The same to-night as they were before, untouched

By any change time might have projected. The moment

Feels the same as when we both stepped out to the terrace

For air, fifty years back, to look in from that terrace

At our past deliberately. This present evening

Is halted by my sudden recall of the moment:

Saunders closes the glass door on our Midsummer

Party, and the dancing, and we both stand there untouched

By time... I know it all as I did then, the colours,

The lamps, the music – then coldly the colours

Of another world waiting beyond the terrace

Den and I were balanced on, a place still untouched

By our youthful energies! That those evening

Sounds of seventy-eights on that midsummer

Night of our last week will end at that moment

We have not understood, it does not seem a moment

For growing much older in.
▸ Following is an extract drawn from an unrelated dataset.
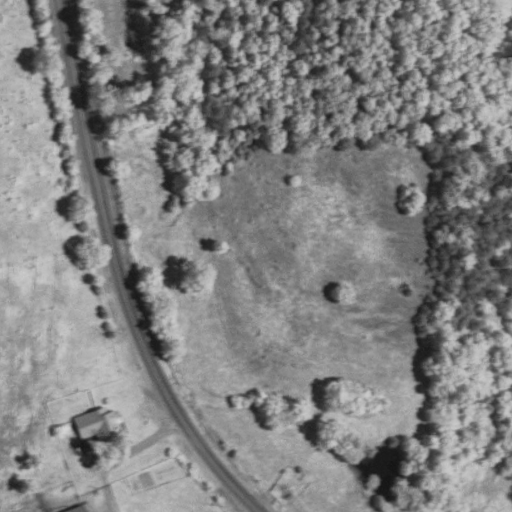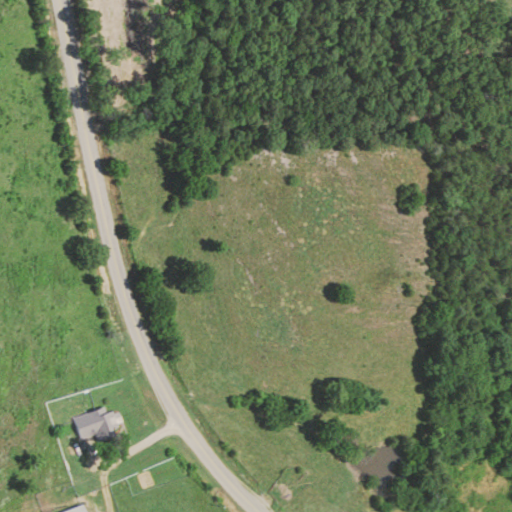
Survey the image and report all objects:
road: (121, 275)
building: (95, 422)
building: (79, 509)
We look at the colours

Back inside the room, of our endless midsummer,

And find them sufficient; from that redbrick terrace

They appear to reach out beyond our evening,

And claim all the farther darkness untouched

By their innocent radiance.

But it could not stay untouched

For long. There would come for each of us some moment

Which would alter everything in less than an evening,

And make another future. The dancing colours

Inside the room called us back, but the dusk of the terrace

Contained in fact a darkness that would cancel midsummer,

Forestalling our inheritance of any midsummer.

The future would command us – we who were untouched

By experience – to step out from that terrace

As onto a mountain ledge not long after that moment,

Even though the air felt gentle and the comforting colours

Back there in the room seemed immune

to the darkening evening.

Our midsummer turned dangerous at that moment.

Such seasons don't stay untouched and preserve the same colours.